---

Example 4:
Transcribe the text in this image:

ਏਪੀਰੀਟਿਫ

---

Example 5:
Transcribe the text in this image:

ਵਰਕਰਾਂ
· · ·
PROBLEM TO WORK ON: All entries are to be reproduced verbatim, with none omitted.

OUTPUT BELOW:
---

Example 4:
Transcribe the text in this image:

ਏਪੀਰੀਟਿਫ

---

Example 5:
Transcribe the text in this image:

ਵਰਕਰਾਂ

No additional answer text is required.